The condition of the rope itself is also of key concern. Just sitting on a shelf, almost all ropes will deteriorate with age, and wear accelerates with use and exposure to the elements. Inspect any rope inch by inch before using it in a safety-related application. Signs of excessive wear or age include: fraying, permanent kinks, discoloration, broken or melted fibers, reduced diameter, the cover sliding over the core, and areas where the angle of the lay or braid changes.
“Breaking strength” is the load at which a rope breaks under laboratory conditions, when brand new and under steadily increasing load. This figure may not be readily available to the consumer, but working load—the maximum load to which the manufacturer recommends the rope be subjected—is usually printed on the packaging, or on the reel in stores where rope is sold by the foot or meter.
The working load is usually in the range of 15–25 percent of the breaking strength. This may seem overly cautious, but in fact it’s merely prudent. Most rope becomes weaker when wet, and many knots reduce the strength of rope by half, so as soon as you tie a knot, the rope’s margin of safety (the difference between its actual breaking strength and the working load) could drop from 4:1 to about 2:1. The working load also allows a reasonable safety margin considering the age of the rope, its wear, and, to an extent, any shock loads (sharp jerks) it has absorbed. Any rope that has been subjected to a really heavy shock load should be retired from use where safety is an issue, and used henceforth only in non-critical applications.
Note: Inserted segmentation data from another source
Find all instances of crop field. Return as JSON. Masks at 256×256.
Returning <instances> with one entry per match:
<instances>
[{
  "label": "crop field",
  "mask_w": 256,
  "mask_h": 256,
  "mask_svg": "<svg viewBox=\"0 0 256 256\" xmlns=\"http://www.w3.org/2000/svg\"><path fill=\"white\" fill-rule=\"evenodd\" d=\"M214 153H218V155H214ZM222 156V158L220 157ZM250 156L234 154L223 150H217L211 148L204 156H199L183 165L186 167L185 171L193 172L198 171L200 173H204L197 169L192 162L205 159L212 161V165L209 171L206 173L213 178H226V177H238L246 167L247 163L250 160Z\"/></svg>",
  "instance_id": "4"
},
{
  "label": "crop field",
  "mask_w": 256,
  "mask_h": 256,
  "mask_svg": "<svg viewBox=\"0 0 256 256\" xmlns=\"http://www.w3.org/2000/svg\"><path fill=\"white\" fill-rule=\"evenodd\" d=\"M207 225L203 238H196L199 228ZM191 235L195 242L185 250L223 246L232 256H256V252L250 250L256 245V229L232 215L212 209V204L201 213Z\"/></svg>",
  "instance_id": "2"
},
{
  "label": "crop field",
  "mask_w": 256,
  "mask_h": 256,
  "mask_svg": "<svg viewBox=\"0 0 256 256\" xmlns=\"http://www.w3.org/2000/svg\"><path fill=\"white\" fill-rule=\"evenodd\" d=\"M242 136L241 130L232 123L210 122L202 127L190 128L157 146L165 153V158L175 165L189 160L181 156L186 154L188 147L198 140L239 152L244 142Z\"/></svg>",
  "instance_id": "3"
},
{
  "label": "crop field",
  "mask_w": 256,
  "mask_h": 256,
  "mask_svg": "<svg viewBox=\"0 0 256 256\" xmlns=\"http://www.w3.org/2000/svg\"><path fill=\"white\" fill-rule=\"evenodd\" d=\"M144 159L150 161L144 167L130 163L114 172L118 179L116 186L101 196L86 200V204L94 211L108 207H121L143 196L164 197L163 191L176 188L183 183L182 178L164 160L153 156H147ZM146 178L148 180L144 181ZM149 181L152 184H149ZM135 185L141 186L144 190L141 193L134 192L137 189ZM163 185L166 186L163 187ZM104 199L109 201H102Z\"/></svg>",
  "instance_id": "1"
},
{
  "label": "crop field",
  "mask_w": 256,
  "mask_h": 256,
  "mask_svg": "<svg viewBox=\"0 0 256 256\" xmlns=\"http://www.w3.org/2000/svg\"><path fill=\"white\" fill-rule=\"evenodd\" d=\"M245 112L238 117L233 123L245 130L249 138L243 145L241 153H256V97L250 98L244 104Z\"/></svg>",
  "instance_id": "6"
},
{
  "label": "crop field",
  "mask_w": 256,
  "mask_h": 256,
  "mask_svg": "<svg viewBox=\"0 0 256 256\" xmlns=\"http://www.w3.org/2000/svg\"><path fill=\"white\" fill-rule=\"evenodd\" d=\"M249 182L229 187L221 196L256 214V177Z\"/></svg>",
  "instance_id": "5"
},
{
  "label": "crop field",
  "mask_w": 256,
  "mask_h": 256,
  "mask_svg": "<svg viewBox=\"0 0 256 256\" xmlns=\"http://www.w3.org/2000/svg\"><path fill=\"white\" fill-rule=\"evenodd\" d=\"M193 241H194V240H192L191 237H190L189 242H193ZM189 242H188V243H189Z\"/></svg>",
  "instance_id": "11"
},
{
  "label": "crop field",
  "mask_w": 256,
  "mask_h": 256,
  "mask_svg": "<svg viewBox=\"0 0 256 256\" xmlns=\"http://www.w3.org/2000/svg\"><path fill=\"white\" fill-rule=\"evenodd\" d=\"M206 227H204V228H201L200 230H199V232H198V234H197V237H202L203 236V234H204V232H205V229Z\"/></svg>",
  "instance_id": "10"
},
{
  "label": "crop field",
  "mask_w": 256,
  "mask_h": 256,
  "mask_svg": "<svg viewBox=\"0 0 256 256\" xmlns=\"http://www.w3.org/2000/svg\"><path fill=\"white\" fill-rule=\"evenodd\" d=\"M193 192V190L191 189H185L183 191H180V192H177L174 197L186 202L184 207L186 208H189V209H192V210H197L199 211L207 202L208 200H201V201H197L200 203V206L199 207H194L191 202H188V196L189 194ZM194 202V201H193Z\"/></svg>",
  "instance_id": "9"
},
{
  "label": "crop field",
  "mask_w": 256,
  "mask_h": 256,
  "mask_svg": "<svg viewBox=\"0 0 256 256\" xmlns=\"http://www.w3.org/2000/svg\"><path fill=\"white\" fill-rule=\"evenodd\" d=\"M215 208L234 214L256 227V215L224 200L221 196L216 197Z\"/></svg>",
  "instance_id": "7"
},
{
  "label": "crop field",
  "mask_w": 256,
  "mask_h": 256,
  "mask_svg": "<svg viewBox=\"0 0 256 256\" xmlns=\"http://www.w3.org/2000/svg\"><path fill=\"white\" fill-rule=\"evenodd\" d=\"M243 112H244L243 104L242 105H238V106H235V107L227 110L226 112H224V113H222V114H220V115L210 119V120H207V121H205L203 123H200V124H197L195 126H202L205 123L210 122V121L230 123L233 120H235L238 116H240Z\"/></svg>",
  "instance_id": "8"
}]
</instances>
Ropes in long-term outdoor static use (such as securing tarps over boats or stacked firewood) are exposed to sunshine and frequent cycles of wet/dry and freeze/thaw, and they pick up blown dust. All of these shorten a rope’s lifespan. Cheap polypropylene rope is particularly subject to degradation from UV exposure, which can make the fibers brittle in a matter of weeks. These kinds of commonplace uses are a good way to re-use high-quality rope that has reached the end of its safe working life in more critical applications.
Many ropes—including all modern climbing ropes—are constructed in two (occasionally three) layers, with a central strength member or core composed of (usually) twisted strands, covered by a braided mantle (also known as a sheath or cover) that protects the core from abrasion and provides a good gripping surface. The core of a climbing rope may be weakened or damaged due to arresting a fall, while the mantle remains intact.
Because this kind of damage can’t be readily detected by visual inspection, it is essential to follow the manufacturer’s guidelines on when to retire a climbing rope. To abide by these guidelines, it’s important to record rope use in a logbook, noting the date of manufacture, the date first put into use, the type of use, the duration of each use, the cumulative amount of time used, the number of climbs, the height of any falls arrested, and any known damage.
If you’ve ever seen a boat airborne over a highway, chances are it was “secured” to the vehicle with either clothesline or bungee cords. Clothesline is cheap and ubiquitous, but it is not adequate for any application involving safety. Don’t use it to tie up boats, protect against falls, lift heavy loads, or secure cargo to a motor vehicle or trailer. Bungee cords are useful to fasten tarps over stacked material, control slack, or form a temporary bundle, but they should never be used to secure large or heavy loads.